Professor Chris Chapple
Secretary General, EAU
‘As men get older it is said that he who is master of his destiny often becomes a servant to his bladder’
When it comes to seeking advice, it is often men who prefer to put things off. But this ‘wait and see’ approach can often be detrimental to their quality of life.
After all, both men and women are predisposed to urinary tract problems – especially as they get older. As of the age of 50, more men suffer from increased urinary frequency which may disturb sleep and generally interfere with quality of life. It is therefore perhaps no surprise that with an ageing population, an increase in diseases affecting function of the bladder and male erectile function, such as diabetes and obesity, occur.
Men find it hard to talk about symptoms
Men tend to make light of the situation and whilst this can be all well and good for raising the spirits, there is very much an attitude of ‘it won’t happen to me’. And certainly, although it is common, voiding difficulty, increased urinary frequency, erectile dysfunction or more sinister findings such as finding blood in your urine are topics that men might find hard to open up about. It is important for them to speak up and realise that some conditions such as prostate cancer can develop silently.

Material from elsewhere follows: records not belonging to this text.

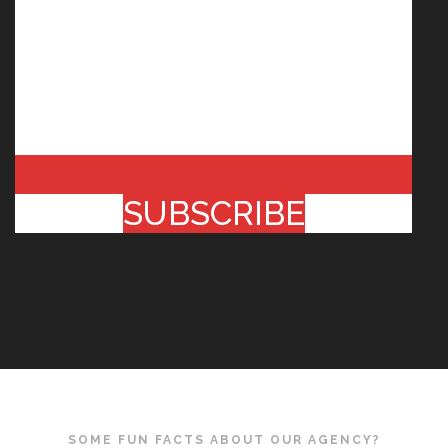
SUBSCRIBE
SOME FUN FACTS ABOUT OUR AGENCY?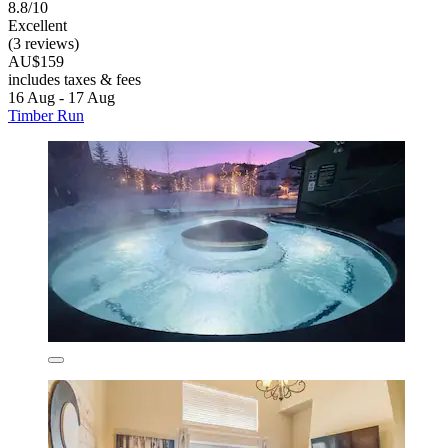
8.8/10
Excellent
(3 reviews)
AU$159
includes taxes & fees
16 Aug - 17 Aug
Timber Run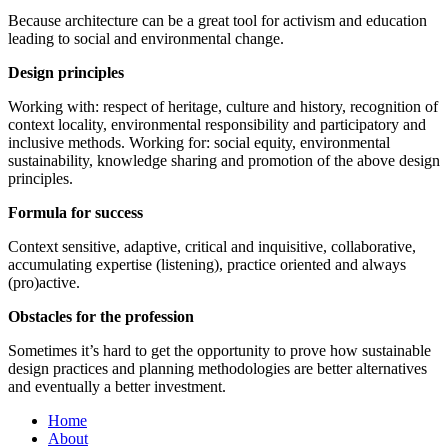
Because architecture can be a great tool for activism and education
leading to social and environmental change.
Design principles
Working with: respect of heritage, culture and history, recognition of
context locality, environmental responsibility and participatory and
inclusive methods. Working for: social equity, environmental
sustainability, knowledge sharing and promotion of the above design
principles.
Formula for success
Context sensitive, adaptive, critical and inquisitive, collaborative,
accumulating expertise (listening), practice oriented and always
(pro)active.
Obstacles for the profession
Sometimes it’s hard to get the opportunity to prove how sustainable
design practices and planning methodologies are better alternatives
and eventually a better investment.
Home
About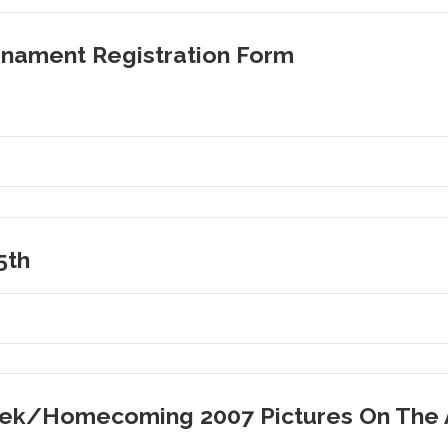
nament Registration Form
5th
Week/Homecoming 2007 Pictures On The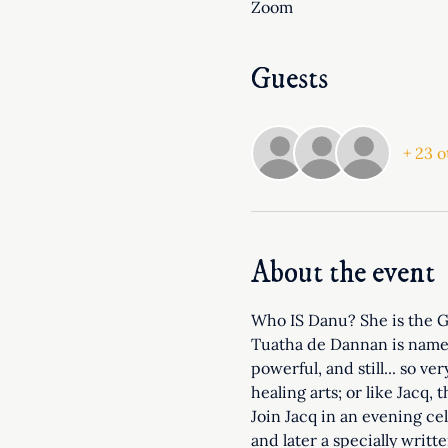
Zoom
Guests
+ 23 o
About the event
Who IS Danu? She is the Gr
Tuatha de Dannan is named 
powerful, and still... so v
healing arts; or like Jacq,
Join Jacq in an evening ce
and later a specially writt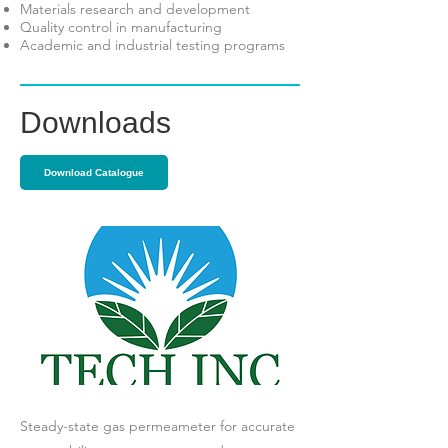
Materials research and development
Quality control in manufacturing
Academic and industrial testing programs
Downloads
Download Catalogue
Steady-state gas permeameter for accurate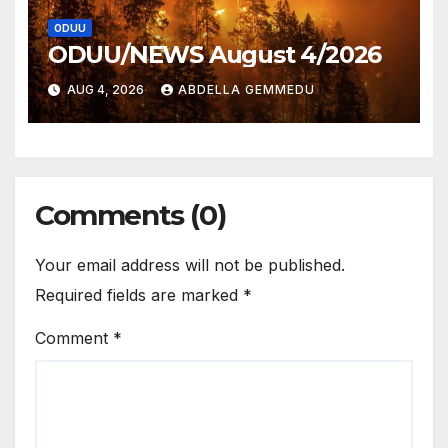
ODUU
ODUU/NEWS August 4/2026
AUG 4, 2026
ABDELLA GEMMEDU
Comments (0)
Your email address will not be published.
Required fields are marked
*
Comment
*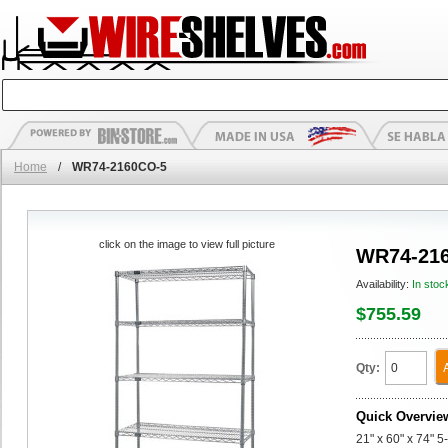
Home
/
WR74-2160CO-5
click on the image to view full picture
WR74-21
Availability:
In stoc
$755.59
Qty:
Quick Overvie
21" x 60" x 74"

Men need to accept that there is a strong likelihood that they or someone they know will suffer a urological condition at some stage of their lives.
A lot of information on urological issues can be found on the internet. Some of this information comes from trusted authorities, like hospitals, but quite a lot of it comes from unreliable and biased sources. It is important to look for a dependable source of patient information on the internet like EAU Patient Information, enabling patients and their family to educate themselves more easily.
Finding the right information, from the right sources
To that end, as healthcare professionals, we are perhaps guilty of using jargon that can mystify our patients slightly. There is so much information out there that urological health can seem very confusing to someone unaware of typical symptoms or treatments. It is a urologists job to advise and guide patients and facilitate a patients’ struggles to find recent and up-to-date material.
If men and their families are well-informed they can better face the reality of these problems. I believe this could empower them to take more ownership of their medical care and facilitate their decisions.
Women tend to have more open and frank conversations about urological health. This means that, often, a male patient will only present when accompanied by their partner, in many cases one fed up of being woken in the night by frequent bathroom visits! The urologist is to me exactly like the gynaecologists’ role for women, dealing with all aspects of urinary abnormalities for both men and women.
Men need to accept that there is a strong likelihood that they or someone they know will suffer a urological condition at some stage of their lives. Having knowledgeable resources or the ability to ask a healthcare professional, are important tools that more men should access.
However, only by talking more openly about these conditions and spreading this information can we really equip the people who might need it the most.